## BEGIN PAGE EXCERPT

Sunday, October 19, 2014

Murder, Mayhem, and the American Past

Friends,

I enjoy a good mystery as much as they next person, after all, I was a detective. But reading about them is preferable to seeing them in person. I can say that for sure. As a Half A$$ Historian, I've always had an active interest in crime fighting of old and unsolved cases from the American past. I'm not saying I could have solved any of them, but I would have liked to have been around back then to give it a try. These days, thanks to shows like C.S.I. (or B.S.I. as I call it) we tend to think that the only way you solve crimes is to run a bunch of tests and there you go, you have a killer. The truth is, you still solve cases today just like you did a hundred years ago, by beating the pavement with your feet and talking to people. So today I give you another one of my top five lists as I give you my five "favorite" unsolved murders in American History in no particular order.

Andrew Borden

1. The Borden Murders

Who knows the childhood rhyme:

Lizzie Borden took an ax
and gave her mother forty whacks
and when she saw what she had done
she gave her father forty-one

She got away with murder!

On August 4, 1892, the small town of Fall River, Massachusetts was rocked by a vicious double homicide. Andrew and Abby Borden were bludgeoned to death with an ax. I won't go into all the details but it suffices to say that it was not the Fall River Police Department's finest hour. Suspicion centered first on the Irish maid as back then, they solved cases by blaming the nearest Irish person to the crime, but then it came to focus on their daughter, Lizze Borden. At the time of the murder, she was seen as a spinster as she was unmarried, 32 years old, and lived at home. None of that really qualifies your for spinsterhood today, but the times were different back then. Eventually she was arrested and put on trial for murder. Given the botched police investigation, they were unable to present a lot of evidence though they built a decent circumstantial case. The trial was a media circus in line with O.J. and Casey Anthony. After deliberating an hour and a half, the all male jury returned a not guilty verdict. Why? It is partially due to the evidence. The real reason? The penalty for murder was death by hanging. They were not about to send a white Protestant woman to the gallows to die a somewhat slow death by strangulation. Men and immigrant or minority women were frequently condemned to death on less evidence than what was presented in this case. Personally, I think she either did it or was otherwise involved in the crime. But what do I know?

## END PAGE EXCERPT

* **SHORT PROBLEM A**
Reproduce everything in the unsolved-murders post from "1. The Borden" down to "away with murder!".
* **SHORT PROBLEM B**
Condense the paragraph of the unsolved-murders post that opens with "On August 4, 1892" into a short bulleted list that keeps its main facts.

## BEGIN LISTING

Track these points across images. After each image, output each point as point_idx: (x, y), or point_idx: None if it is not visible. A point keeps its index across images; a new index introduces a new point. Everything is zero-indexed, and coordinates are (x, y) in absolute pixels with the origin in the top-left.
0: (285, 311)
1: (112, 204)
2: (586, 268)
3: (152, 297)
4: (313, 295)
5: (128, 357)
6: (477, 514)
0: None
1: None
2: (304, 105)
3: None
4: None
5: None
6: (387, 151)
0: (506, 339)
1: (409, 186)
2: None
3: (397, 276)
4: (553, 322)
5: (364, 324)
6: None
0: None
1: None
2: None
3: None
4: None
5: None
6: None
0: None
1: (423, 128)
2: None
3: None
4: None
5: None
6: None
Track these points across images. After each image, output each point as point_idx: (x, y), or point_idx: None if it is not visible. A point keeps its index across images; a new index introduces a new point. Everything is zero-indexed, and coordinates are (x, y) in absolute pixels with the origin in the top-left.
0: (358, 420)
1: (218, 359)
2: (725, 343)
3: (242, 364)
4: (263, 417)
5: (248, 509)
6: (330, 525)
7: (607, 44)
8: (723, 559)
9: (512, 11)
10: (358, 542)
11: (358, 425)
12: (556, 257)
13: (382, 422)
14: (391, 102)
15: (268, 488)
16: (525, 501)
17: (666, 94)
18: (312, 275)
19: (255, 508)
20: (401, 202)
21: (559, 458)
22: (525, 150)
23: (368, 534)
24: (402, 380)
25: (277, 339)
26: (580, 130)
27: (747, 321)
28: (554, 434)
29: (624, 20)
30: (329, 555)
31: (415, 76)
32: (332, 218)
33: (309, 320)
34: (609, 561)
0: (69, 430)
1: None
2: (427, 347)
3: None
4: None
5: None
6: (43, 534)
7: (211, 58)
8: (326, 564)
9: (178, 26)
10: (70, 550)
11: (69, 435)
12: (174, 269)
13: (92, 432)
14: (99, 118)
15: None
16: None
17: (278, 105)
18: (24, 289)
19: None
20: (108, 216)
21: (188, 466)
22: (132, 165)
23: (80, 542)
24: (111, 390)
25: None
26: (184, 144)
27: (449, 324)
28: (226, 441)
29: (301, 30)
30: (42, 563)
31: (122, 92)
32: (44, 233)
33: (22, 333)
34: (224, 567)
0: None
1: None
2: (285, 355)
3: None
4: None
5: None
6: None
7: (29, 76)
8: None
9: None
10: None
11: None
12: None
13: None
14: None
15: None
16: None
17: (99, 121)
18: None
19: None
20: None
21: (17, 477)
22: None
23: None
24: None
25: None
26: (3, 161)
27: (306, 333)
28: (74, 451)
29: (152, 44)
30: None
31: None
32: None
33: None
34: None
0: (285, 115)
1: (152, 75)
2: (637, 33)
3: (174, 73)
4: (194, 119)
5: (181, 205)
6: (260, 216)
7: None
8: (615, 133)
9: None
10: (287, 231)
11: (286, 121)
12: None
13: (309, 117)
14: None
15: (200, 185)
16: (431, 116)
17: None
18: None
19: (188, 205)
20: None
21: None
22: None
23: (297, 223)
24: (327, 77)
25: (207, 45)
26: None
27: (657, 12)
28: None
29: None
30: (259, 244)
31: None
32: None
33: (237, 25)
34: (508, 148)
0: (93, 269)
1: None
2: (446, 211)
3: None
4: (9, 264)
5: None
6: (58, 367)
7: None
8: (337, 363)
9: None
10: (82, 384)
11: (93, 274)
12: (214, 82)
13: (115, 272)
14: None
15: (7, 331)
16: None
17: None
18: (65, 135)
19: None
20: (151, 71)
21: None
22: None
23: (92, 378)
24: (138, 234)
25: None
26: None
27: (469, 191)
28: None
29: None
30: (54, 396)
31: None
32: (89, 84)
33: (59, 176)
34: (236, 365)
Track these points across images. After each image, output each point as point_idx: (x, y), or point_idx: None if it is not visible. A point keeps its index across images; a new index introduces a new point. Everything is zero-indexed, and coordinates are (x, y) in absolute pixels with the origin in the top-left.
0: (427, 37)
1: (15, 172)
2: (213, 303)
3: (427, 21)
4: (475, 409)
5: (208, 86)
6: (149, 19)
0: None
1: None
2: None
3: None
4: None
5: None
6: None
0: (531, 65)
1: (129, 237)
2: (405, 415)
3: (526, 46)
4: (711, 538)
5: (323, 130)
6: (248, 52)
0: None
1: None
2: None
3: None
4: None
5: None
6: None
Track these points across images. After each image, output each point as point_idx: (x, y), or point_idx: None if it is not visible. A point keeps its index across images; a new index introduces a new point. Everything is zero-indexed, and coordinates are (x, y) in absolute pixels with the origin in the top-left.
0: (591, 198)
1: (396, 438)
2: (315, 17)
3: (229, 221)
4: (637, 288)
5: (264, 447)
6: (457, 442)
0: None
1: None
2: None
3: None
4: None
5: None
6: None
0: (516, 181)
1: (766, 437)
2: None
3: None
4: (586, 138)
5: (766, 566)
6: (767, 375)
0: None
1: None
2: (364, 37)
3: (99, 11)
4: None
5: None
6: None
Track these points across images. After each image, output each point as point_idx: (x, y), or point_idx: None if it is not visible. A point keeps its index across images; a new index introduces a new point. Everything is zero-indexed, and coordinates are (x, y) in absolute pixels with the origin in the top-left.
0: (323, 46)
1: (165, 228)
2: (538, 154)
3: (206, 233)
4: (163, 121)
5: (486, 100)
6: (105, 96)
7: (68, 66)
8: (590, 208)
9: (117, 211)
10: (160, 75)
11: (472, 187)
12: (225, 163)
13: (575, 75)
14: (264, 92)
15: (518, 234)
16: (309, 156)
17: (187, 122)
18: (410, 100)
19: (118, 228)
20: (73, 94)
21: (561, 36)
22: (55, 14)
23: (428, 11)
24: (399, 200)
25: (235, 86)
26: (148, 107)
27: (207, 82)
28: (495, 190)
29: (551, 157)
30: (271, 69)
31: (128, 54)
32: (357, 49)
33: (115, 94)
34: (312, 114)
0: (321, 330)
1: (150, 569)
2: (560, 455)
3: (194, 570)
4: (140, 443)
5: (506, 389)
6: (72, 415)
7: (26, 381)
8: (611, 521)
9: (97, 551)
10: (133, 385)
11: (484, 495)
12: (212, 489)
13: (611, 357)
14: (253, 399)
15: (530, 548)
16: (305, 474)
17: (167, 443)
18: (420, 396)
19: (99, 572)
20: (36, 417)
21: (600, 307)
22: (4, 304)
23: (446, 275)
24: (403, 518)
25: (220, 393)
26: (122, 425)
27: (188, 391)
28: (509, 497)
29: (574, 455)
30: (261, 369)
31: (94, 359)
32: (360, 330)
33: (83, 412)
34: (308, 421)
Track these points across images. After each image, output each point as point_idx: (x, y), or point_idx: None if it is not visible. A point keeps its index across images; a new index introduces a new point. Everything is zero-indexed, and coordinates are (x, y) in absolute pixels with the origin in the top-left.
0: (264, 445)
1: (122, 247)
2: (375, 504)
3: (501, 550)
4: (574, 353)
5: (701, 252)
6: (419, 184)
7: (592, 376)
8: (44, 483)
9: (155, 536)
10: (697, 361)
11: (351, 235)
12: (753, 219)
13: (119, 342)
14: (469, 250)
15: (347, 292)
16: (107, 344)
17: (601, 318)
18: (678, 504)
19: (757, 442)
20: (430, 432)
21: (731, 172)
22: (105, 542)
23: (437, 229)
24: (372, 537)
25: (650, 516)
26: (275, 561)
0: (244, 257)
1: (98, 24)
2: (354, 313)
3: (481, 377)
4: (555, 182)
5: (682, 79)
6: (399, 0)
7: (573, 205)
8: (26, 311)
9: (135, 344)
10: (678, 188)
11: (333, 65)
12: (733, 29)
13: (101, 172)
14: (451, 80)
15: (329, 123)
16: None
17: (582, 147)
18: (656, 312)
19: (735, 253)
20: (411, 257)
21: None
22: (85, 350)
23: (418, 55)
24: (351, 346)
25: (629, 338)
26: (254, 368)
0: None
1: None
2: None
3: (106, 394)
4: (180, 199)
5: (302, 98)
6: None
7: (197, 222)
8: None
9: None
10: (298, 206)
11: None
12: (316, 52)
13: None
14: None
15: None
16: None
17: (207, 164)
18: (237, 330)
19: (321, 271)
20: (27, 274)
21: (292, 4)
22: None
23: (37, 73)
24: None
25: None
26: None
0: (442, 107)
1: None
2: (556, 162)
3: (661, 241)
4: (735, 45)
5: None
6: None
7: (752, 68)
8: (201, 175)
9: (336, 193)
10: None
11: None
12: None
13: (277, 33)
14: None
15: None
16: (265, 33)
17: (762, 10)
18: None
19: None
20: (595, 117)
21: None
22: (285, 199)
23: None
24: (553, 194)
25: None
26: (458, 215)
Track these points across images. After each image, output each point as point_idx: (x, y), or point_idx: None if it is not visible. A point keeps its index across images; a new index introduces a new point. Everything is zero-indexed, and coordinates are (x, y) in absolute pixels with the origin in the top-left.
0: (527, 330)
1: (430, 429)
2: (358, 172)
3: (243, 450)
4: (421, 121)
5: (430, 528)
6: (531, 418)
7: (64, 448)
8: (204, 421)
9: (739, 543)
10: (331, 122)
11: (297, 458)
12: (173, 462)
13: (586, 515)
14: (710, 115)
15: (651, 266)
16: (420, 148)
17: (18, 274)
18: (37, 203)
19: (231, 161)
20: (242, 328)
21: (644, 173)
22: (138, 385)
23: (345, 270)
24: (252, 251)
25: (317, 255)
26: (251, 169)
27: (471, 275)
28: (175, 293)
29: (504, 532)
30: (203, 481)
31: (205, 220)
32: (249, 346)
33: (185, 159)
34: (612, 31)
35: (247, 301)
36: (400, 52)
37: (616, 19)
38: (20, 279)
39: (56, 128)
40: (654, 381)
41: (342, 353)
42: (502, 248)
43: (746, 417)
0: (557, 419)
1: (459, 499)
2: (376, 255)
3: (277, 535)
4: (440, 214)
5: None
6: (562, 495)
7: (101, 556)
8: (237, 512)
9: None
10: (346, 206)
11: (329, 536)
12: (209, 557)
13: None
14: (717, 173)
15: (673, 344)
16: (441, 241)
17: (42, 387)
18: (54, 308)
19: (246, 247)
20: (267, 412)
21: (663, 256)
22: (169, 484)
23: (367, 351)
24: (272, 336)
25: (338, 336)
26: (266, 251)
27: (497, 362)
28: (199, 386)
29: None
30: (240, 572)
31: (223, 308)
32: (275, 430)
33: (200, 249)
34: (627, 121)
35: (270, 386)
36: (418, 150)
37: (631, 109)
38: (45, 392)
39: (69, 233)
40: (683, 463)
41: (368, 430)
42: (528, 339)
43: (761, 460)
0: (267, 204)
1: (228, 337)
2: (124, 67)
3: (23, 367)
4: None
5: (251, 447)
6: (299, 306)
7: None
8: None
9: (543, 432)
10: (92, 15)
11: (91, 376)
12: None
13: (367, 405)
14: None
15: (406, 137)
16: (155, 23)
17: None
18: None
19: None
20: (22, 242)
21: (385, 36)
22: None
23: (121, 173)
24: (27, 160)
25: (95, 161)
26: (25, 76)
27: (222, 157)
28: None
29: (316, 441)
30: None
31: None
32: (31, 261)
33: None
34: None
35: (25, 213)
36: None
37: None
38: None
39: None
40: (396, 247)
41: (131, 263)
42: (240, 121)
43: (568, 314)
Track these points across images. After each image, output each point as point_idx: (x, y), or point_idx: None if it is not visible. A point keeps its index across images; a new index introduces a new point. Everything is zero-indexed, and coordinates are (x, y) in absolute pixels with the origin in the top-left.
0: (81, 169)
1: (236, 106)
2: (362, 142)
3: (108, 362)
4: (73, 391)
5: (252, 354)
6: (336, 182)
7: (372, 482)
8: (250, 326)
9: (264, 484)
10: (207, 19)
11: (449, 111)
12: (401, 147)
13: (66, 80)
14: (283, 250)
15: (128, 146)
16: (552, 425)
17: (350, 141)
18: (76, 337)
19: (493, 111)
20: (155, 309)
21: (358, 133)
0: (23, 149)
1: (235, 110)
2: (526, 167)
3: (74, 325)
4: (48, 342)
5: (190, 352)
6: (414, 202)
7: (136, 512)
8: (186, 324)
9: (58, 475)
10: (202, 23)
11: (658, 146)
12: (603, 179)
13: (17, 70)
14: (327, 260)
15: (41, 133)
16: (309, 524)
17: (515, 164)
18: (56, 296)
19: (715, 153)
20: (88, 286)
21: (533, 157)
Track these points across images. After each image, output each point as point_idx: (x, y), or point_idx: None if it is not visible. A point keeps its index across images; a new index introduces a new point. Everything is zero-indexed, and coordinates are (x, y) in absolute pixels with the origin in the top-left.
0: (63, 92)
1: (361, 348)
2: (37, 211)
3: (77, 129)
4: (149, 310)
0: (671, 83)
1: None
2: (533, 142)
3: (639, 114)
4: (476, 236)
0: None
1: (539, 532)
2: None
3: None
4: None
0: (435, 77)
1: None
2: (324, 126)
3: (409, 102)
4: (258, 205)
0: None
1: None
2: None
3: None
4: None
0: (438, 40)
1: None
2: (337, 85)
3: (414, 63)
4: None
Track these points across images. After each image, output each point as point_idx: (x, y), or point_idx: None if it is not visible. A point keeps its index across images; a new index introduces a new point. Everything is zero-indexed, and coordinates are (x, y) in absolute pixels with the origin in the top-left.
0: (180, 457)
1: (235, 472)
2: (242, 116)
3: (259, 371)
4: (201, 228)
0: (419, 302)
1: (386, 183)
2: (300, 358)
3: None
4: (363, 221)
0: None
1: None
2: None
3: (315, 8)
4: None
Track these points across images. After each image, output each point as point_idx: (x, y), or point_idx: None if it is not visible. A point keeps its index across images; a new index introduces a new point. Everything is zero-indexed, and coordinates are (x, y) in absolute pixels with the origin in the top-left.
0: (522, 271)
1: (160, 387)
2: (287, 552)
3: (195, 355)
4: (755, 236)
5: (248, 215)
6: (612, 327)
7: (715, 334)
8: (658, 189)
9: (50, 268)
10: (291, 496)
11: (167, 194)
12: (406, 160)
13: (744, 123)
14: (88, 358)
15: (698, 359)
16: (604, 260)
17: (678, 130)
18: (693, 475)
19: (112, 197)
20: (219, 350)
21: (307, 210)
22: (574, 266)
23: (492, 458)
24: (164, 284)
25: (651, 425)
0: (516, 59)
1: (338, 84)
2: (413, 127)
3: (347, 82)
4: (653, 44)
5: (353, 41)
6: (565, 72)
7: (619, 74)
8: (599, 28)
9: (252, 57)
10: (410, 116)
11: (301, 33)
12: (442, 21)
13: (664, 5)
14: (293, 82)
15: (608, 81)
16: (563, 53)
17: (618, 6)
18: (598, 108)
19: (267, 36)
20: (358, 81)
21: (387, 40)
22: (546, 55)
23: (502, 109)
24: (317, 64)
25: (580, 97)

## END LISTING

* **FINISHED ANSWER A**
1. The Borden Murders

Who knows the childhood rhyme:

Lizzie Borden took an ax
and gave her mother forty whacks
and when she saw what she had done
she gave her father forty-one

She got away with murder!

* **FINISHED ANSWER B**
- On August 4, 1892, Andrew and Abby Borden were killed with an ax in Fall River, Massachusetts.
- The Fall River Police Department handled the investigation poorly.
- Suspicion fell first on the Irish maid, then on the Bordens' daughter, who was 32, unmarried, living at home and seen as a spinster.
- She was arrested and tried. The botched investigation left little evidence, though prosecutors built a decent circumstantial case.
- The trial was a media circus, comparable to those of O.J. and Casey Anthony.
- After an hour and a half of deliberation, the all-male jury found her not guilty.
- The writer attributes the verdict partly to the evidence. The main reason given is the jury's unwillingness to hang a white Protestant woman, while men and immigrant or minority women were often condemned on less evidence.
- The writer believes she either committed the murders or was otherwise involved.